Là, pour ne surtout pas s'arreter, on fait une petite promenade nocturne dans la ville pour trouver un squat et dormir dehors, mais on ne rencontre qu'une tripotée d'Ivrogne dont deux, particulièrement gratiné, qui tente de nous sensibiliser au flamenco après s'être écroulés sur notre table. On se rend vite compte que dormir la nuit en Espagne c'est complètement has been. Tant pis pour le camping sauvage, on saute dans le premier bus de la journée pour faire un gros dodo et se retrouver à Algeciras. Une petite pensée pour Papou, Johanna, Mika et Tibo face à ces jolis parkings et nous voila dans le bateau direction Tanger. A bord on nous pris gentiment de faire la queue pour avoir un visa.
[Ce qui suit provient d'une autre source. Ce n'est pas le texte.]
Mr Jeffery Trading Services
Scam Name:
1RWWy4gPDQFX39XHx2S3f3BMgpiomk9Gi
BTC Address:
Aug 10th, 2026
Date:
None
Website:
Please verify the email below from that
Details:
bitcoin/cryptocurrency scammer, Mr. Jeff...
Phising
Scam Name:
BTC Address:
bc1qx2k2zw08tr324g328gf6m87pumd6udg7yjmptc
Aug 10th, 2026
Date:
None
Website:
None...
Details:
Ca m'emmerde pas mal parce que j'ai bien envis de prendre des photos du soleil couchant sur ce magnifique port, je peste, je rage et au moment ou le soleil à disparu, notre douanier nous explique qu'il va manger et se casse. C'est à ce moment précis où l'on réalise qu'on débarque en plein Ramadan et qu'on décide de se goinfrer de jambon avant de débarquer...
2 commentaires:
Alors la compagnie c pas trés chrétien de se moquer du ramadan et de tous ces gens qui croit que dieu ne mange que la nuit. En plus dieu y mange pas d'abord...
Sinon j'espère que sa va bien,Vous êtes partis, et sa se passe bien, super alors... bon vent et à vous lire.
REM
hihihihi me souviens encore de votre départ folklorique en velib avec 4 gros sacs chacun sur le dos!!! Je m'étais dis que la maîtrise organisationnelle de cette petite circum-expédition africaine n'était sans doute pas (encore) de la philosophie du voyage. C'est vrai quoi, quand on part en Afrique pas la peine de s'emmerder; puis pourquoi pas partir en roller aussi...
Mais force est de constater qu'encore une fois l'Histoire m'a fait mentir, car en effet vous voilà d'ores et déjà sur le Continent! Prêts à braver monts et merveilles sous nos yeux ébahis.
On attend avec impatience de vos nouvelles sur ce blog...bon voyage et plein de belles surprises sur votre chemin!!!!